There are other things, like permission systems, chosen federation, privacy, bridge support and more, that are interesting. Are there advanced modern WebUIs for XMPP you like?
I saw that it uses up waaay less resources, why is that? Really, is “simply encrypted mail” somehow worse in an important way?
Similar to IRC, where I never found nice usable apps for my taste, I thought XMPP was deprecated, but that doesnt seem so?
What can you tell me about XMPP, is it modern, secure, privacy friendly?
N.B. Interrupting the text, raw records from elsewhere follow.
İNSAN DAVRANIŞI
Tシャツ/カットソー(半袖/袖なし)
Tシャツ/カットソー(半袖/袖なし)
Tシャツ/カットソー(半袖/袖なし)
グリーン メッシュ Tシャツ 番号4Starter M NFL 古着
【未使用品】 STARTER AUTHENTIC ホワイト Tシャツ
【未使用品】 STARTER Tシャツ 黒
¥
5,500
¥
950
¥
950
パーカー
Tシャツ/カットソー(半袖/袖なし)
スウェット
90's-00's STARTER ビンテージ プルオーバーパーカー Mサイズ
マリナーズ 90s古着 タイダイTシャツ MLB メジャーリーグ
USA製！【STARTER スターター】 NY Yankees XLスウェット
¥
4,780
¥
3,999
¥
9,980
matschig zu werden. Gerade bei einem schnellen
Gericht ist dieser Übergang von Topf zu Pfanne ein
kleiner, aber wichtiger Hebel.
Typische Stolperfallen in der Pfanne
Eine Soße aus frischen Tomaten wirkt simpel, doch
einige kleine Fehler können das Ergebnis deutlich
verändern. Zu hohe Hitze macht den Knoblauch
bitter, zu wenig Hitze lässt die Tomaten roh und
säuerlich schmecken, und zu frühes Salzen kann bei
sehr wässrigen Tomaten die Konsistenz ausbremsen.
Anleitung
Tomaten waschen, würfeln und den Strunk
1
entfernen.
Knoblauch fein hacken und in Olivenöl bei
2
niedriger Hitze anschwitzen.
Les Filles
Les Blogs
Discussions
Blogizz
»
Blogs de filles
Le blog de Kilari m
XMPP is too fragmented with all the addons or whatever they’re called (edit: XEPs). Chatting with people on different servers, or even different clients is a crapshoot whether basic features like encryption are enabled. I have a lot of hope for Matrix as they work out the bugs.
Try using Matrix with a non-synapse / non-element client setup and you will have as much if not more fragmentation issues. Heck, Synapse doesn’t even follow the official Matrix standard, so things break all the time on other Matrix servers like Conduit.
XMPP had a lot more time to iron out federation issues between different implementations, and it shows.
E2e encryption works more hassle free in my experience with XMPP as well, at least for private chats and small groups.
I’m basically still ‘testing’ both of them out. Neither is good enough for me to lobby my friends to use. I use Cheogram for XMPP, mostly for it’s integration with SIP/jmp.chat. Years ago I spent a bunch of time on Movim. I’d be very happy for XMPP to be a consistent experience.